Es para los fieles, pecadores que luchan por enmendar su vida, la Persona Divina condesciende y desea la unidad. Cristo, el Esposo, el Amante de las almas, las recibe, como Su Esposa, en Su abrazo en la Cruz. Es de destacar que el tipo de sangre humano AB se encuentra en la sangre coagulada de los milagros eucarísticos. Este tipo se conoce como el "receptor universal". Verdaderamente, Cristo es el Receptor Universal, quien derrama Su Preciosa Sangre para aceptar a todos los que se humillan y siguen Sus preceptos. Él sana nuestras heridas, purifica nuestras almas, ilumina nuestros corazones y nos llena de Su amor. Pero debemos vaciarnos y dejar atrás nuestros pecados, nuestras malas inclinaciones y nuestras debilidades. Estamos llamados a sacrificar nuestro ego e incluso, para algunos, nuestra propia vida por amor a Él. Esto es lo que deben trabajar las almas para acercarse a la barandilla del altar, el borde mismo del cielo, para recibir a Cristo en el Sacramento del Amor, Aquel que está verdaderamente presente, Cuerpo, Sangre, Alma y Divinidad.

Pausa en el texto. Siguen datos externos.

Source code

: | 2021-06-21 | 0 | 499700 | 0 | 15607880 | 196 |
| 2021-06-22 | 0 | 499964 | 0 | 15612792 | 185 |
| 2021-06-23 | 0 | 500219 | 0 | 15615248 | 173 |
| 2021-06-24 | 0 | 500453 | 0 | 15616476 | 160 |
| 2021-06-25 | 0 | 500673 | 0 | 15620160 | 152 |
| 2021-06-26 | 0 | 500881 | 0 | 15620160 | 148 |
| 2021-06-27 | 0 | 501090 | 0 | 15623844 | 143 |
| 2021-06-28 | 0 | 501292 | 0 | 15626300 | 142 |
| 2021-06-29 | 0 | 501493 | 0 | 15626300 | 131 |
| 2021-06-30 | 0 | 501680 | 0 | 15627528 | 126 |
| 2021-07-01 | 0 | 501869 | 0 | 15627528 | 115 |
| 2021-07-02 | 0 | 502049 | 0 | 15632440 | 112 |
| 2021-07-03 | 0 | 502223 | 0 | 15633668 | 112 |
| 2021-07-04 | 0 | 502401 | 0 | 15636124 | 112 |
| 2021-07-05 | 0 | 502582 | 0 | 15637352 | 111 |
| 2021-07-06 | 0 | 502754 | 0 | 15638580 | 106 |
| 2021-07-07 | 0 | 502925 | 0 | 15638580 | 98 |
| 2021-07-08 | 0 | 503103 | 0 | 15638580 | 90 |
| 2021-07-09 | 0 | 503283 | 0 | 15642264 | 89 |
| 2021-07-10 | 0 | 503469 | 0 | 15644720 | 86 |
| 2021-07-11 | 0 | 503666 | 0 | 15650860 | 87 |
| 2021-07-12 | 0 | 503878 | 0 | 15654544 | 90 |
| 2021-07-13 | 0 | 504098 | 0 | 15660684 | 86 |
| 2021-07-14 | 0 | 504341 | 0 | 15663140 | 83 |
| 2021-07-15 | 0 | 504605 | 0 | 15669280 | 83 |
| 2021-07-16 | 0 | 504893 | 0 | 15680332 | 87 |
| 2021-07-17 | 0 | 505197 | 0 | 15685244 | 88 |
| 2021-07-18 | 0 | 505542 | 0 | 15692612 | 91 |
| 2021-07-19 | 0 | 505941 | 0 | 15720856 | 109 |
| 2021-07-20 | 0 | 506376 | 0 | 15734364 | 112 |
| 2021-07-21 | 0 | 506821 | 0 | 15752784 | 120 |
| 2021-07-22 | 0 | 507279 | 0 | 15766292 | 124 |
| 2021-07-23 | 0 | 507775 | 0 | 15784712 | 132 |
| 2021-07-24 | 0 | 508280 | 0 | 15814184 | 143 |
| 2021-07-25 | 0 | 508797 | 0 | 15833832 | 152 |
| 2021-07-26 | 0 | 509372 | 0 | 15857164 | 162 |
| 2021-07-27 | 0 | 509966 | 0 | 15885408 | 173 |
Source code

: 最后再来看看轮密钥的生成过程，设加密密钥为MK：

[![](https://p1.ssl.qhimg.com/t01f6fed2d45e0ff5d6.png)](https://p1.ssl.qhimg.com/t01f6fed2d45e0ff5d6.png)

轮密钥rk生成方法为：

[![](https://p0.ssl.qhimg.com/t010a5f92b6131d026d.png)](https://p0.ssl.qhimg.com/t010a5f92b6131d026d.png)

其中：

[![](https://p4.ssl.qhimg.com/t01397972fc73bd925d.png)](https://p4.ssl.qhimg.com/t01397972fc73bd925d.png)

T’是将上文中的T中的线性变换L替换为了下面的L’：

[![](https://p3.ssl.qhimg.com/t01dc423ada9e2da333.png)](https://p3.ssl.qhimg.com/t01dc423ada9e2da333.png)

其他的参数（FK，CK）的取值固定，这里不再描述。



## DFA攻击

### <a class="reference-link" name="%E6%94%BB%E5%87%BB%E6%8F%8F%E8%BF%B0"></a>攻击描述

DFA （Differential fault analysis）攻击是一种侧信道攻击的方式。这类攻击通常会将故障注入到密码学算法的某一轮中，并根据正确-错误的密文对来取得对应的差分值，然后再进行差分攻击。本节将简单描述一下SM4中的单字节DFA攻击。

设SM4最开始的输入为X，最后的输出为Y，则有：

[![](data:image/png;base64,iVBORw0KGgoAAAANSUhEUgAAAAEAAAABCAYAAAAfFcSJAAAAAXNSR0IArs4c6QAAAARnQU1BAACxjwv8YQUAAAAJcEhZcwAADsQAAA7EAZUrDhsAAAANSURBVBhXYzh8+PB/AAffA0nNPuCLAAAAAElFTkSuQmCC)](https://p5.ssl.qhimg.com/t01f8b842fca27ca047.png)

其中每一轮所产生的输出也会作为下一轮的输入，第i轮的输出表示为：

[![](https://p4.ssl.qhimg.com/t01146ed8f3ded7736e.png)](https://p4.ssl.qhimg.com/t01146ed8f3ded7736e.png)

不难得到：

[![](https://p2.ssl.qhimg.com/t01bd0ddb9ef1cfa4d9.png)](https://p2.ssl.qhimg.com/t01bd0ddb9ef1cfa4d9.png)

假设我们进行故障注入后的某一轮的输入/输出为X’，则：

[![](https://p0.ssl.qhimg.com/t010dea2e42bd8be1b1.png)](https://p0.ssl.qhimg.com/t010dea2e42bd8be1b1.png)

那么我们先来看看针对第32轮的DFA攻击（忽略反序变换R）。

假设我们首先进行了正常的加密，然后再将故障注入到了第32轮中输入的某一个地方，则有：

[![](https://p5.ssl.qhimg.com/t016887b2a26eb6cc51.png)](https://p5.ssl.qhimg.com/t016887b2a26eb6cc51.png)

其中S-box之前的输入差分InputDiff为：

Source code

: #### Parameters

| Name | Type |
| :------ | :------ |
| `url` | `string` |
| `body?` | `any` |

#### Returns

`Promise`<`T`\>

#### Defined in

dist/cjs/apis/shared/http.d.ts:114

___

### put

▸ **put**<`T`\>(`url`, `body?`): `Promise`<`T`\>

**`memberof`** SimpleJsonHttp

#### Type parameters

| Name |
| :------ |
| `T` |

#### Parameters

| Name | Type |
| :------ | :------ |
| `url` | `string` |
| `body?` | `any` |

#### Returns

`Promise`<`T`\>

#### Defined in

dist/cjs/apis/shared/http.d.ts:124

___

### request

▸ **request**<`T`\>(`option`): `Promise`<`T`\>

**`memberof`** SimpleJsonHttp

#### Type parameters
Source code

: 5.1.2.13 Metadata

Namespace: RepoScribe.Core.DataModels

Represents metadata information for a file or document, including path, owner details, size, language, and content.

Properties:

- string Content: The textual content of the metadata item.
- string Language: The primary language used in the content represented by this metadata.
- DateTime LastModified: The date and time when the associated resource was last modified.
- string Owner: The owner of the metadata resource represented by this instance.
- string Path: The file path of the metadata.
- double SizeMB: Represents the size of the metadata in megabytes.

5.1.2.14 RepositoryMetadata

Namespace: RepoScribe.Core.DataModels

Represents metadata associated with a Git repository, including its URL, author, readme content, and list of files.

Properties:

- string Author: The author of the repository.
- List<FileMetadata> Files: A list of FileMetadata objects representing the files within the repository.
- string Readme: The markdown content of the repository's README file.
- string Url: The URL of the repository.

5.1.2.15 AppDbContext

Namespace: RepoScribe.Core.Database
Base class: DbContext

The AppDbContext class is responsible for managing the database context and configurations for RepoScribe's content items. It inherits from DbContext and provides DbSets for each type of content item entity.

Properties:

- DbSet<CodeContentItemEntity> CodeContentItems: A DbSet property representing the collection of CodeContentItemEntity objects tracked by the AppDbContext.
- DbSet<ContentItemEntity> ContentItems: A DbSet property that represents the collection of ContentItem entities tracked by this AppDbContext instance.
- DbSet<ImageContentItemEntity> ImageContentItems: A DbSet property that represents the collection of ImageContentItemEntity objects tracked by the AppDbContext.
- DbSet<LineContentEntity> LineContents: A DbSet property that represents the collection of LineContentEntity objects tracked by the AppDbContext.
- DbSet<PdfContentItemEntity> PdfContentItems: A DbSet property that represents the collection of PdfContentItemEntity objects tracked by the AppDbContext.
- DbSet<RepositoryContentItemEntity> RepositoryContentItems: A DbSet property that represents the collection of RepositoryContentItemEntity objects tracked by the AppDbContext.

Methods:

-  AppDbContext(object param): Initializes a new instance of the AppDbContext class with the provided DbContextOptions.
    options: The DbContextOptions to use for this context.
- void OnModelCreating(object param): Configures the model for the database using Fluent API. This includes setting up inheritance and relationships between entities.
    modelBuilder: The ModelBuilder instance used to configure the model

De hecho, esta es la cumbre misma de nuestra fe que “anticipa la vida eterna cuando Dios sea todo en todos” (CIC 1326) y estaremos unidos por la caridad, la mayor de las virtudes teologales con Dios y los santos en unánime. En, con y por Jesucristo, Santísima Trinidad, escucha la oración de tu pueblo:
“He aquí, estoy delante de ti, pobre y desnudo, suplicando tu gracia e implorando tu misericordia. Alimenta a tu hambriento suplicante; enciende mi frialdad con el fuego de tu amor: ilumina mi ceguera con el resplandor de tu presencia”.
(Devociones para la Comunión, p. 87, Misal Romano 1962, Baronius Press.)